35h...
35h ...
le gouvernement déterminé à passer outre l’avertissement des syndicats !
PARIS, 28 mai 2008 (AFP)
Le gouvernement compte "sortir définitivement du carcan des 35 heures", sans toucher à la durée légale du travail, en allant au-delà des modifications acceptées par la CGT, la CFDT, le Medef et la CGPME dans leur "position commune", au risque d’un conflit avec les syndicats.
Xavier Bertrand a expliqué mercredi que son projet de loi sur la démocratie sociale "fera une large place à la négociation dans l’entreprise et à la simplification".
"Ces nouvelles souplesses seront négociées avec les partenaires sociaux dans les entreprises et permettront de sortir définitivement du carcan imposé par les 35 heures", selon le ministre du Travail.
Car si Nicolas Sarkozy a "définitivement" exclu mardi l’abandon de la durée légale hebdomadaire de travail de 35h voulue par des députés UMP, le président de la République a souhaité supprimer "tous les verrous qui empêchaient les Français de travailler".
Le gouvernement veut ainsi aller plus loin dans son projet de loi que la "position commune" sur la représentativité syndicale, qui permet à titre expérimental (article 17) de relever les contingents d’heures supplémentaires par accords majoritaires en entreprise.
Le texte de l’avant-projet transmis aux partenaires sociaux maintient certes la durée légale du travail, mais permet de renégocier en entreprise d’autres modalités concrètes des 35H -repos compensateurs, règles de modulation du temps de travail, forfaits annuels ou journaliers, etc- sans nécessairement un accord majoritaire.
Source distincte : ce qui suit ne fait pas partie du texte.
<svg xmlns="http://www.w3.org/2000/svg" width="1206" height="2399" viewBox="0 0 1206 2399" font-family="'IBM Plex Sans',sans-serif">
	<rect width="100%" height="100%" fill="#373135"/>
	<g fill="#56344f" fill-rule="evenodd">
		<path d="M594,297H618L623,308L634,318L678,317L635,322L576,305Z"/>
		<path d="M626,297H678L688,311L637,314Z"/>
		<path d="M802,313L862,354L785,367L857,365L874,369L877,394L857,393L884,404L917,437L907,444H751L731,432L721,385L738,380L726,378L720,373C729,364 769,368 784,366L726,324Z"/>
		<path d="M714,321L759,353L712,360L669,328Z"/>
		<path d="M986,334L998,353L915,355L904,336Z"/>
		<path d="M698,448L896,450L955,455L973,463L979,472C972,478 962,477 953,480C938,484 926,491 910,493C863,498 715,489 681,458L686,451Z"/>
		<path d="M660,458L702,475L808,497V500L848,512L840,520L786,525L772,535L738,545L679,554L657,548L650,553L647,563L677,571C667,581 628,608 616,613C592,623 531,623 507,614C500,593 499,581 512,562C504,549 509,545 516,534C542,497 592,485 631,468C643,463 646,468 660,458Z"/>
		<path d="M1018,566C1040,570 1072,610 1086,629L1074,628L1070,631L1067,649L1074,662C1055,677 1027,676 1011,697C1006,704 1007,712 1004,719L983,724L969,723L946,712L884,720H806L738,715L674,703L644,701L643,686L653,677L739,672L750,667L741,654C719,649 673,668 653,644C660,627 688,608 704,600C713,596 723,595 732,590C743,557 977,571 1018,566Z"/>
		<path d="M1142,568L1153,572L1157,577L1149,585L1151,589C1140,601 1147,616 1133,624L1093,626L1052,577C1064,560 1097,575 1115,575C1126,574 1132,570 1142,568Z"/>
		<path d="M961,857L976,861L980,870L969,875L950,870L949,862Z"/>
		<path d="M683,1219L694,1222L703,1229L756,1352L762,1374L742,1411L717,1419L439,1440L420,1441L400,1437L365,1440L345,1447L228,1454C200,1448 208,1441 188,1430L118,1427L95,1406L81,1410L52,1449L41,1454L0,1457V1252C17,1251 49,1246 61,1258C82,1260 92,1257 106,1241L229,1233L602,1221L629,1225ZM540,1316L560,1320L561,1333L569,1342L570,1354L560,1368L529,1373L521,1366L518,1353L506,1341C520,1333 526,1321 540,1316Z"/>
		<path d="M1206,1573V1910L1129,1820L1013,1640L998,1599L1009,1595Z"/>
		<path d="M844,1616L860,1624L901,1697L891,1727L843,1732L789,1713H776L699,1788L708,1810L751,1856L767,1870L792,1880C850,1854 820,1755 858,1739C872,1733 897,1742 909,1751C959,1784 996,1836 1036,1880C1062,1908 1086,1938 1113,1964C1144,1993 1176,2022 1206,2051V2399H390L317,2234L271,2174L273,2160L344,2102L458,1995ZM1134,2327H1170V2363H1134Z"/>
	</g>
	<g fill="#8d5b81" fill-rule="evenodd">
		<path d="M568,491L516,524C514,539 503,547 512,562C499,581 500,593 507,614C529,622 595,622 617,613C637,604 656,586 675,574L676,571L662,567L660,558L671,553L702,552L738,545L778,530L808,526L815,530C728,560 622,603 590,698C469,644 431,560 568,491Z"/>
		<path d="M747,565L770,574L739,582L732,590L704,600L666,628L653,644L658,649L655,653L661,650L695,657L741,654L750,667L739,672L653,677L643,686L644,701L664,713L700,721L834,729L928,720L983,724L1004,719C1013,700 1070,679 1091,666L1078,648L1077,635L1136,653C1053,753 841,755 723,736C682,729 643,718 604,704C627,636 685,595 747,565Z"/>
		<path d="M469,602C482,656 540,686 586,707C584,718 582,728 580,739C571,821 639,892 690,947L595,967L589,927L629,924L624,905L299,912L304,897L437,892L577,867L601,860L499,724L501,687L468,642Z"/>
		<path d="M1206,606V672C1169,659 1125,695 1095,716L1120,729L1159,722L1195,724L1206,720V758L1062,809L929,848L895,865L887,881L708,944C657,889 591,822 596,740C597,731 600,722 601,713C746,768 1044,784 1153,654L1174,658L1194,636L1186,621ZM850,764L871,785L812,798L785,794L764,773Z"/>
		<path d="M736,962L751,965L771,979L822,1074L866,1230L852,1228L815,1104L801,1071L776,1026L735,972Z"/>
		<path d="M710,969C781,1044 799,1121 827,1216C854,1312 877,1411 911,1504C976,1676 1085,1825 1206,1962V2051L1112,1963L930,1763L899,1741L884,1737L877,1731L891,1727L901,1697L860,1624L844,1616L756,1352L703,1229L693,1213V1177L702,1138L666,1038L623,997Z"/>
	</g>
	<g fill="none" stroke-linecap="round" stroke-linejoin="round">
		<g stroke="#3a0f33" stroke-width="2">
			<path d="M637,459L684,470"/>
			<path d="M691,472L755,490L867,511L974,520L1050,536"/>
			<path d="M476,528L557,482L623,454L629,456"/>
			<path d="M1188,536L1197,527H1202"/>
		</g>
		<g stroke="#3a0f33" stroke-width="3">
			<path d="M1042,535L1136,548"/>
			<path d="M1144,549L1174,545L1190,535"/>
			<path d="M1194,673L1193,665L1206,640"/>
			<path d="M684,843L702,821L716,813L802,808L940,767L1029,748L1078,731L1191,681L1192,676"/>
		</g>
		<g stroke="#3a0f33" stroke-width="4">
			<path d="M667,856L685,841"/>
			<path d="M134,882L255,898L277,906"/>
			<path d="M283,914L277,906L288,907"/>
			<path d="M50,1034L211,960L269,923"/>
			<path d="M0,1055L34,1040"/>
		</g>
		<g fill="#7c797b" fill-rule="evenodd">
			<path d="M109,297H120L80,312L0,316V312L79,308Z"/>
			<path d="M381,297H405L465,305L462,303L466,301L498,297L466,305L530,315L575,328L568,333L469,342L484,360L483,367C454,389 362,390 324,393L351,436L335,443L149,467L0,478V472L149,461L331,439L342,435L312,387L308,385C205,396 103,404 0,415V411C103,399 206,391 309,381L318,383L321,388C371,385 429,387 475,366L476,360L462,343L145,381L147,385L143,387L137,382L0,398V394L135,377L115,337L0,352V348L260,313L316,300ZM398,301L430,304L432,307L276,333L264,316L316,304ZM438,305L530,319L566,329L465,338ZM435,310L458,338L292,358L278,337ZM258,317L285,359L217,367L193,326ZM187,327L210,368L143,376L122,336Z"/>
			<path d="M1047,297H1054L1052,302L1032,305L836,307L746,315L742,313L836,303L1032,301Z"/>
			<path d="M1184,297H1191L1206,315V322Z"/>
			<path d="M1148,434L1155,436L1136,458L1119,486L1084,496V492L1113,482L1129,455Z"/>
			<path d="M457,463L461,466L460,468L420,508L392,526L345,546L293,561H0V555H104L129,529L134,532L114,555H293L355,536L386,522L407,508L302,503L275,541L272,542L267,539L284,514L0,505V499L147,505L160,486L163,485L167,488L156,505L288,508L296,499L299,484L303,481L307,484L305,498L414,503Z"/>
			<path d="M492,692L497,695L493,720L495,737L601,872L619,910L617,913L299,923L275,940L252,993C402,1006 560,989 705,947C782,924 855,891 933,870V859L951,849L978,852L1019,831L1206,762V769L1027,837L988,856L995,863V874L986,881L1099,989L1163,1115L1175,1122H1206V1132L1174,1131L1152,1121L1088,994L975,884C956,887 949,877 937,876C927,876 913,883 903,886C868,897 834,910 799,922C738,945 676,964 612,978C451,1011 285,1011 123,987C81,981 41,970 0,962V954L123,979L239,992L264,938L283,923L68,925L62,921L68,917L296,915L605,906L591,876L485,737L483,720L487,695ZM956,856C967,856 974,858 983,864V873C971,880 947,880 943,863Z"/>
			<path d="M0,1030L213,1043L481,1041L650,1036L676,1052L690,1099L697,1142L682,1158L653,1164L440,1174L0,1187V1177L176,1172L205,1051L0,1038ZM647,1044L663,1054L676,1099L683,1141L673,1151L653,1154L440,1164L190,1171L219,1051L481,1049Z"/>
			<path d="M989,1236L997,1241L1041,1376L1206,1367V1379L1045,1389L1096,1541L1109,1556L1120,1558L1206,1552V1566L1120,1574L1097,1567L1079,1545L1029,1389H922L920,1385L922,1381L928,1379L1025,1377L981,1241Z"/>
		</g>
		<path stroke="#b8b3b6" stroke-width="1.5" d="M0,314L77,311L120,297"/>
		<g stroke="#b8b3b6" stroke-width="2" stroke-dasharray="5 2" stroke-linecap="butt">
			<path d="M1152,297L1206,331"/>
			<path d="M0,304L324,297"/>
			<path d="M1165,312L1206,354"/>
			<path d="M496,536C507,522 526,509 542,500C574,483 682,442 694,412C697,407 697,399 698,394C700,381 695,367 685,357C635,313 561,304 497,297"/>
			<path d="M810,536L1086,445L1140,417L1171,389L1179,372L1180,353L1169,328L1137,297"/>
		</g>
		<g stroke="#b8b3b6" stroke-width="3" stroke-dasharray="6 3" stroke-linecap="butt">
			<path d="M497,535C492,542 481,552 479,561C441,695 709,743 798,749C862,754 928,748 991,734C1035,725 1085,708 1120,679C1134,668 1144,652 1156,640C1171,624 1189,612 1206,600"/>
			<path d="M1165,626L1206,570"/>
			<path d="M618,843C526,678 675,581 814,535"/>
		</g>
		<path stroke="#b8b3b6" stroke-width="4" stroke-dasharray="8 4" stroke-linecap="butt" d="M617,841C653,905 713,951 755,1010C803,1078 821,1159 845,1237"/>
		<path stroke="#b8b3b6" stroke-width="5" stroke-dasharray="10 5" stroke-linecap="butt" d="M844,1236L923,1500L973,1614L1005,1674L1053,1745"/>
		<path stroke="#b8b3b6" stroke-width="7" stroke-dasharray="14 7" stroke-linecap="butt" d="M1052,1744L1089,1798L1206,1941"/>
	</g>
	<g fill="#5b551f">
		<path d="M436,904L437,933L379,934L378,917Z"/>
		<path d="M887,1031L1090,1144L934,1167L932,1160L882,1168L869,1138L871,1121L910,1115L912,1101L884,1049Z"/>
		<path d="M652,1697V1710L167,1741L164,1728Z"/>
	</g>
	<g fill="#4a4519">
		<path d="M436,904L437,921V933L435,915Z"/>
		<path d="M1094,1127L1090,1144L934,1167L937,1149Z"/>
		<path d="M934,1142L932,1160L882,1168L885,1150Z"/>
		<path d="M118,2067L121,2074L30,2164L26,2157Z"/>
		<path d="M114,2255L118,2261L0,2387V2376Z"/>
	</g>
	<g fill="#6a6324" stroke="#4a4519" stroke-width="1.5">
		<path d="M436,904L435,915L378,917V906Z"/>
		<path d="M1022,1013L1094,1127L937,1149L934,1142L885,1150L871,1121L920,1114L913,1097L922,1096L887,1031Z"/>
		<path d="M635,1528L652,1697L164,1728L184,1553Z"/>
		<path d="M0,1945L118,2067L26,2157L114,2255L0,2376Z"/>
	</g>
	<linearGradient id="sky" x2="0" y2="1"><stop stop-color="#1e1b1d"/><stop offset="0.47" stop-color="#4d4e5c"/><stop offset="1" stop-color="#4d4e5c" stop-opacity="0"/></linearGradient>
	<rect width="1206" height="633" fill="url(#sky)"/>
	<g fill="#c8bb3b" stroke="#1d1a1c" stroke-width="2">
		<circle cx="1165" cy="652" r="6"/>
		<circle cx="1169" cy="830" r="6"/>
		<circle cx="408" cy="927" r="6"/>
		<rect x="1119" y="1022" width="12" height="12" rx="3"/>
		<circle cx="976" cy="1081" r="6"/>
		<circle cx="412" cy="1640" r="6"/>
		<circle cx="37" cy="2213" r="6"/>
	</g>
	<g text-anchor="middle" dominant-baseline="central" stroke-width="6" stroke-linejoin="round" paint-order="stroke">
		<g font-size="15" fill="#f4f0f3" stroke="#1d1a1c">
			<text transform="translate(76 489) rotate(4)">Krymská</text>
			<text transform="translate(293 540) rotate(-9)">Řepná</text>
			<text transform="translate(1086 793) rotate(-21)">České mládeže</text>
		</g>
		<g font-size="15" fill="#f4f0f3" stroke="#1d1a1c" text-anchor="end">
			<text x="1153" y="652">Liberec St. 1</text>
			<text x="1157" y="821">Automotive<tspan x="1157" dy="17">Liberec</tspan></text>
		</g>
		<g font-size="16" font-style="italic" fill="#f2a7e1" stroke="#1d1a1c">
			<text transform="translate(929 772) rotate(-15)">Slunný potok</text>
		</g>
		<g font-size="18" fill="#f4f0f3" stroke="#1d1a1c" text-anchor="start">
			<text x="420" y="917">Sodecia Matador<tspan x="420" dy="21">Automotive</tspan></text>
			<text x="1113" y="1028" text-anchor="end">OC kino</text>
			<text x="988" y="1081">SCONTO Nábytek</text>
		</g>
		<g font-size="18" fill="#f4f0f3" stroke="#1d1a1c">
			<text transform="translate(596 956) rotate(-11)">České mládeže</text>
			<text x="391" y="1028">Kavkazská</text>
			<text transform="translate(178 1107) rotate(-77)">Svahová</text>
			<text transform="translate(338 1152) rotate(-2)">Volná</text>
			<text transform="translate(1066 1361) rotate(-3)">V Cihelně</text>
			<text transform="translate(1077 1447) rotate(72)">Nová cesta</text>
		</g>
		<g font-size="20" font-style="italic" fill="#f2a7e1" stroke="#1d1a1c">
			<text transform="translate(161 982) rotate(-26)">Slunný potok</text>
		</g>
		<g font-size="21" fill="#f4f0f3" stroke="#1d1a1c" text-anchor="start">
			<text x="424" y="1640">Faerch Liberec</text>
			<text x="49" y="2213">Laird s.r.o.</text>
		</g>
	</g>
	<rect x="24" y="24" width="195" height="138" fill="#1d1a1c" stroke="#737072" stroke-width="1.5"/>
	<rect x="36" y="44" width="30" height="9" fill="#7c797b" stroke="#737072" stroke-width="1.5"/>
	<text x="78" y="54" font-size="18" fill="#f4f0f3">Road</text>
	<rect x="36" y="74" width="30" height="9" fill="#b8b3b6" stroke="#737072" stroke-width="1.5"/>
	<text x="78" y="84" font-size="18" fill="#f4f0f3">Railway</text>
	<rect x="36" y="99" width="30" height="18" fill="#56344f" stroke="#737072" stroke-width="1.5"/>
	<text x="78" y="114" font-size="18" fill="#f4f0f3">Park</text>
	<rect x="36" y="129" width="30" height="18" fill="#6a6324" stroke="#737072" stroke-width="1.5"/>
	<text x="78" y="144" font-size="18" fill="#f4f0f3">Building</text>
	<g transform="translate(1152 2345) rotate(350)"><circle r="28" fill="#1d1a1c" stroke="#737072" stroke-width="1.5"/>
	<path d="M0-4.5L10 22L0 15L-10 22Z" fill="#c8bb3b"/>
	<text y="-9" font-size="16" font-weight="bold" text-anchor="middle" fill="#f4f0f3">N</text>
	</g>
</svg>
Or, dès lundi, Bernard Thibault (CGT) et François Chérèque (CFDT) avaient mis en garde "solennellement" le gouvernement, dans une déclaration commune, contre "l’adoption en catimini" de "mesures de déréglementation du temps de travail".
Dénonçant "une méthode malhonnête" et la transformation du temps de travail en "élément de chantage dans les entreprises", M. Thibault a déclaré mercredi à l’AFP qu’il allait "falloir mobiliser" courant juin les salariés sur ce sujet "dans le sillage du mouvement du 22 mai sur les retraites". Les syndicats se réunissent jeudi soir pour en discuter.
La CFDT a exprimé "son profond désaccord" avec la partie du projet de loi concernant la durée du travail, considérant que ces dispositions pouvaient "conduire à des détériorations graves de la vie au travail" et "traduisent un profond mépris à l’égard des partenaires sociaux".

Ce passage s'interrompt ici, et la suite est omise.